-------- 阅读材料
作为优选的实施方案,步骤(1)中所述的芳香族取代的多肽小分子为赖氨酸衍生物Fmoc-Lys(furoyl)-OH,其通过以下步骤制成:
以0.3-0.8g Fmoc-Lys-OH计,取Fmoc-Lys-OH 0.3-0.8g溶于2~5mL THF和0.8-1.2mL 1M NaHCO3的混合溶剂中,冰水浴冷却,然后滴加0.2-0.3g糠酰氯,室温反应过夜,加8-12mL二氯甲烷,依次用pH=2-3的稀盐酸溶液、蒸馏水和饱和食盐水洗,然后用无水硫酸钠干燥,旋去二氯甲烷得到淡黄色至无色粘稠液体,常温真空干燥过夜得到淡黄色蓬松片状固体,柱层析色谱纯化,洗脱剂为乙酸乙酯和石油醚(v:v=1:6),得到赖氨酸衍生物Fmoc-Lys(furoyl)-OH。
作为优选的实施方案,步骤(2)中所述的呋喃化的多糖分子为壳聚糖的糠酰基衍生物GC-furoyl,其通过以下步骤制成:
取乙二醇壳聚糖0.03-0.07g溶于8-12mL DMSO中,搅拌过夜,滴加0.06-0.08g糠酸和0.15-0.25g BOP的DMSO溶液,所得反应液于28-35℃下反应20-30h,加入透析袋中,于蒸馏水中透析3天,每半天换一次水,最后冻干,得到蓬松棉花状固体产物,即为目的产物壳聚糖的糠酰基衍生物GC-furoyl。
----------------
-------- 数据记录
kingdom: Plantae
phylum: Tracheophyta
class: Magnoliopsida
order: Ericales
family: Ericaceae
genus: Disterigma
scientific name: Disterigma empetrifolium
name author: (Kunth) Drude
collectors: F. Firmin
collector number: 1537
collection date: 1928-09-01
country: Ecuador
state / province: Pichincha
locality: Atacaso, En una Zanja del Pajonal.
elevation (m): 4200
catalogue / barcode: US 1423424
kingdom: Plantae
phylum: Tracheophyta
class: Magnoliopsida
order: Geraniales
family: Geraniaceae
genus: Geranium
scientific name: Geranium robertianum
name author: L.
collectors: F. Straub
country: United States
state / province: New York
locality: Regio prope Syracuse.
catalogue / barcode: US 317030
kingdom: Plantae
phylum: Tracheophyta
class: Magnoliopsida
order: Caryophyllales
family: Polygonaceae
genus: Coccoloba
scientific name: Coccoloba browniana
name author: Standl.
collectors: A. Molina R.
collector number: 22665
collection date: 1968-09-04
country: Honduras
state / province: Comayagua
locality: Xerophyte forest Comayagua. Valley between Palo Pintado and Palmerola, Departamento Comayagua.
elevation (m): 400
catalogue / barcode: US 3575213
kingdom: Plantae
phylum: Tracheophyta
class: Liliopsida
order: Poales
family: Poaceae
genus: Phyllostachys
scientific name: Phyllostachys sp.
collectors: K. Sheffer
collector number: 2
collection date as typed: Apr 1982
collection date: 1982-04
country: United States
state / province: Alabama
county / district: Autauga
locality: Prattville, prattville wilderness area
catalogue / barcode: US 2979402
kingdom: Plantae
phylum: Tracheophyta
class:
----------------
* 任务说明
请指出阅读材料中用柱层析纯化Fmoc-Lys(furoyl)-OH时所用的洗脱剂。 这些记录与阅读材料没有关系。

* 参考答案
乙酸乙酯和石油醚(v:v=1:6)。